February 2021 maintenance: All ACCRE systems are back online
Update, 2/12: We have finished all the work in scope for the planned 3-day downtime and restored the network storage service. All our production and ACCREx systems are back online. New hardware for /scratch
has been installed and full network redundancy between the rooms in the data center has been reestablished.
We did not shutdown Slurm, so all jobs submitted prior to the downtime were preserved in the queue which has resumed scheduling.
DORS users: you may need to reload your network mappings or reboot your device to reconnect to the storage system.
In order to avoid having two general downtimes in quick succession, ACCRE started both the GPFS fix as well as the planned maintenance items at noon on Wednesday, Feb 10th.
In weighing the options given, this is the quickest path to resolving system issues.
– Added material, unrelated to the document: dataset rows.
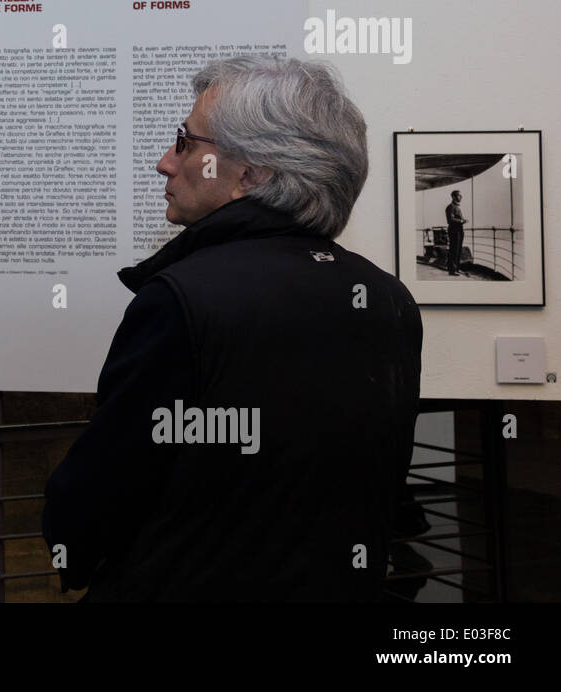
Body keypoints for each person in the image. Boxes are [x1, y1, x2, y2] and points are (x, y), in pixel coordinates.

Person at [42, 56, 422, 602]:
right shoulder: (388, 299)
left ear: (250, 174)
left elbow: (105, 485)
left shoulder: (183, 299)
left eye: (186, 143)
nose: (164, 163)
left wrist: (75, 547)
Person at [445, 189, 466, 275]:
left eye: (461, 195)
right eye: (458, 195)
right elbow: (450, 220)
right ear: (453, 197)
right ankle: (452, 270)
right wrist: (461, 221)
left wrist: (462, 221)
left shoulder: (457, 207)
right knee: (454, 250)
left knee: (458, 250)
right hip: (454, 231)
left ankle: (457, 268)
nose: (461, 197)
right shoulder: (450, 207)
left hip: (459, 231)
Since Monday, we have seen the storage problems begin to affect other critical systems resulting in a steady degradation of compute capacity and user experience.
This will impact all gateways, storage systems, and compute. The four main work items in scope are:
- Hardware updates for
/scratch
storage - Finish repairing the intra-datacenter connection that failed in September
- Update servers to CentOS 7.9 and build new Lmod
- Fix this week’s degradation to cluster performance related to the networked storage services (aka DORS)
Please plan accordingly and contact us via our helpdesk if you need any assistance. Additional reminders will be sent out prior to the downtime.
Updated to reflect rescheduling. Last update February 12.